So it would have been boiled in the brewhouse, one question remains. Is it force cooled before it goes to the condenser or spray drier to allow the formation and removale of the cold break like it would if it were going to the fermentor? I don't know eitherway but am willing to bet they wouldn't be doing anything to form a cold break and remove it, more than likely just sending it straight from the whirlpool after the boil to the next process, because it needs to be hot away to remove the water.
So my only guess is what ussually is preciptated out during cooling is still there and thats what your have coming out. Like i said not 100% sure and just making semi educated guess'.


Jayse


----------



## adam (9/11/05)

Gday Snow
I found a little bit of info on the coopers website:


Question: Is Cooper's LDM already boiled before being spray dried?

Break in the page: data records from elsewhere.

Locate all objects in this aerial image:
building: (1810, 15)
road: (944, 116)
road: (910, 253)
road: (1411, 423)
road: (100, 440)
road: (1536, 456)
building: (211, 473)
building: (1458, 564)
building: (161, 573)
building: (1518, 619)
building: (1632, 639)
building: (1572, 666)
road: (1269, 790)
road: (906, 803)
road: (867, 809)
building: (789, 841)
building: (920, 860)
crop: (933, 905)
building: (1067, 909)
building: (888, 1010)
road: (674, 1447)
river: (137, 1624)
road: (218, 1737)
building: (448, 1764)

Answer: a rolling boil occurs in the brewhouse prior to the wort going to whirlpool, centrifuge and evaporators. We then send it away to be spray dried.

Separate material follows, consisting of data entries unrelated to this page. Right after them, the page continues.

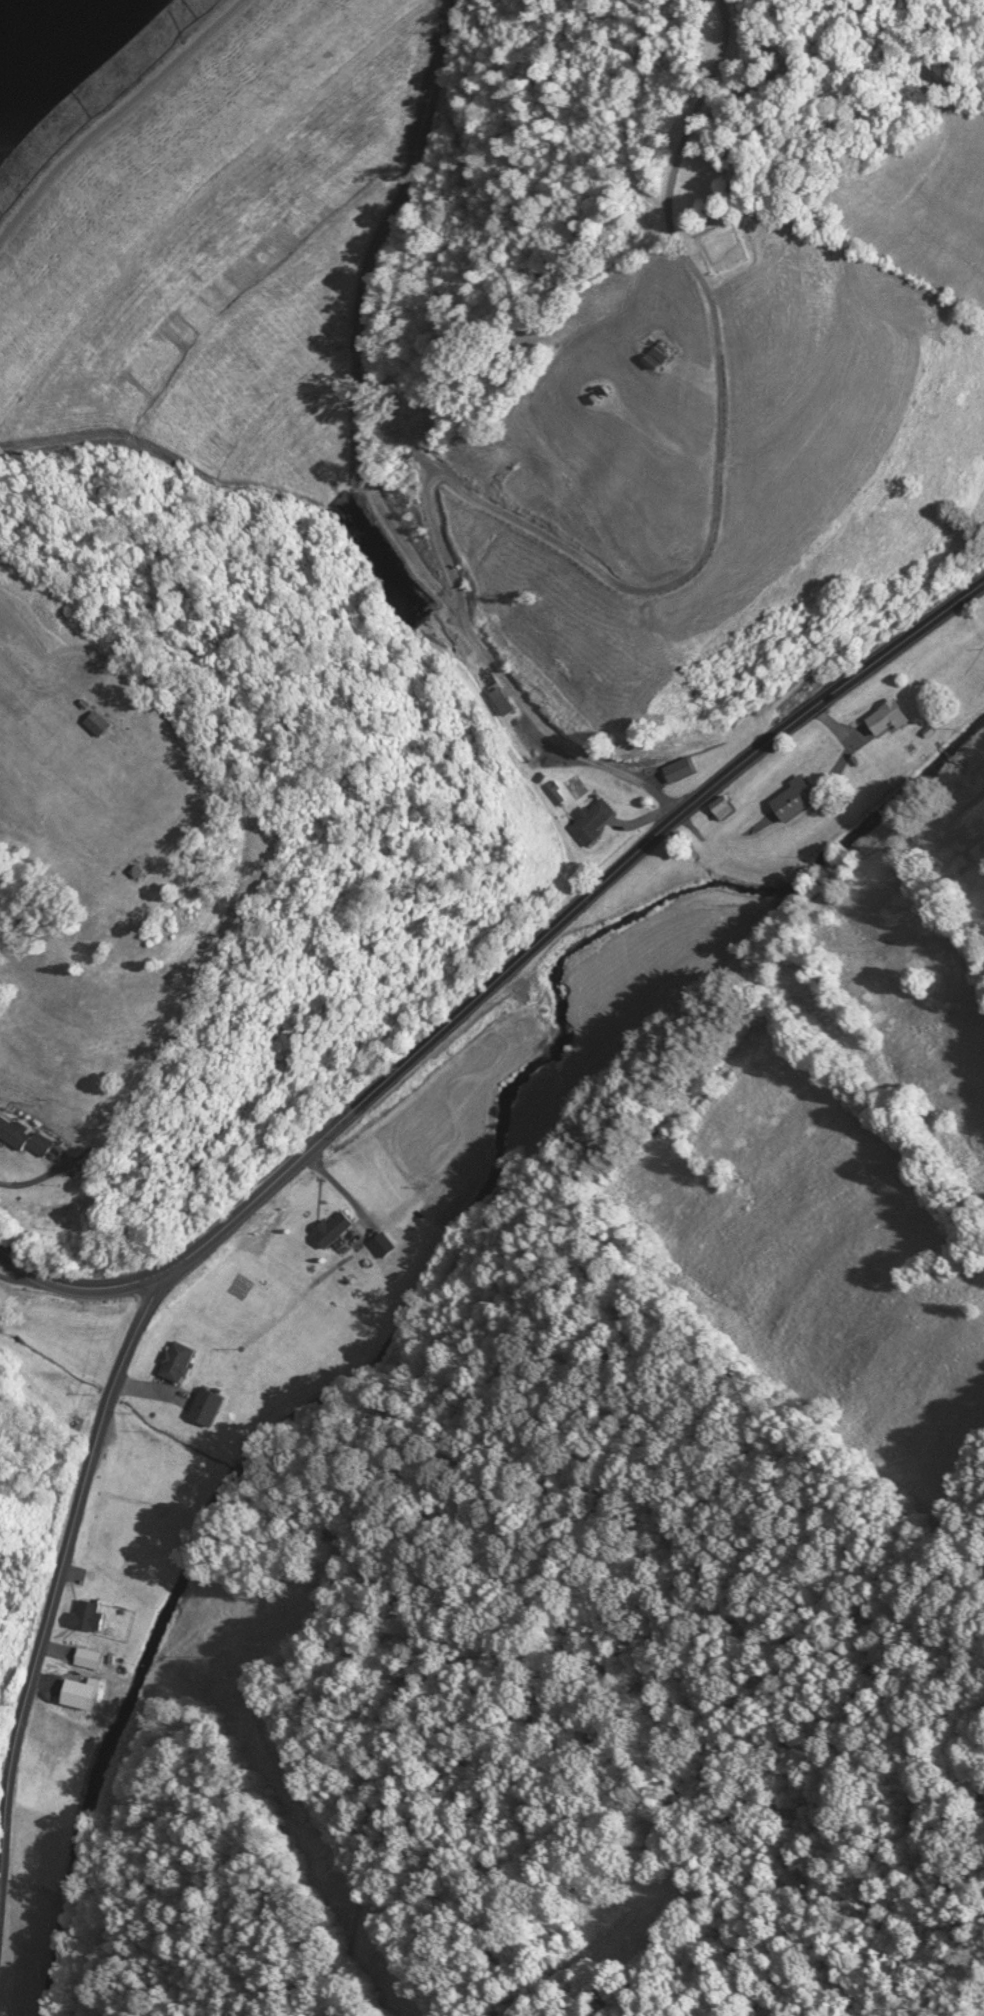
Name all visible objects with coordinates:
road: (132, 138)
building: (663, 349)
road: (361, 468)
building: (892, 716)
building: (99, 722)
building: (681, 767)
building: (795, 796)
building: (726, 805)
building: (594, 819)
road: (498, 973)
building: (24, 1134)
road: (33, 1179)
road: (15, 1272)
building: (177, 1358)
building: (209, 1403)
road: (54, 1593)
building: (90, 1614)
building: (82, 1654)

It doesnt say alot Snow, i know.
I must admit that i seem to get chill haze more often when using dried malt extract than LLME and you have probably explained why.

thanks - Adam


----------



## Snow (10/11/05)

Thanks guys - great answers. Jayse, I suspect you're correct with the assumption that cold break is not removed. However, I always boil my LME/DME for at least 10 minutes with the rest of my partial mash wort before force chilling, so I expect this would precipitate the cold break from the extract.

Cheers - SNow


----------



## stephen (13/11/05)

Try boiling a couple of tablespoons of DME in about 1/2 litre of water and watch the foam. After about 10 (give or take) mins boiling there is evidencs of a hot break in the saucepan. I do this quite regularly to use as a yeast starter,

Stephen


----------